*STORED DATA*

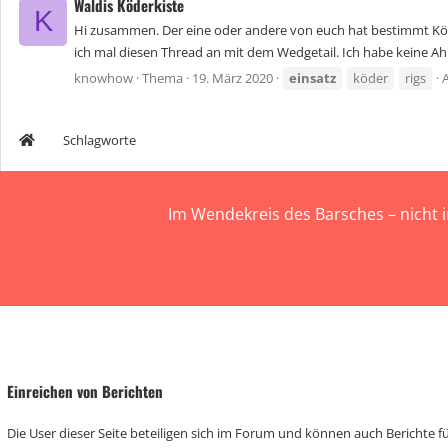
Waldis Köderkiste
K
Hi zusammen. Der eine oder andere von euch hat bestimmt Köde
ich mal diesen Thread an mit dem Wedgetail. Ich habe keine A
knowhow
Thema
19. März 2020
einsatz
köder
rigs
Schlagworte
Im Wendekreis des Barsches – nicht 
Einreichen von Berichten
Die User dieser Seite beteiligen sich im Forum und können auch Berichte für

*TRY IT*
From the line containing "Im Wendekreis des Barsches – nicht" to the last line above, repeat every line exactly and nothing else.

*ANSWER TO THIS TASK*
Im Wendekreis des Barsches – nicht 
Einreichen von Berichten
Die User dieser Seite beteiligen sich im Forum und können auch Berichte für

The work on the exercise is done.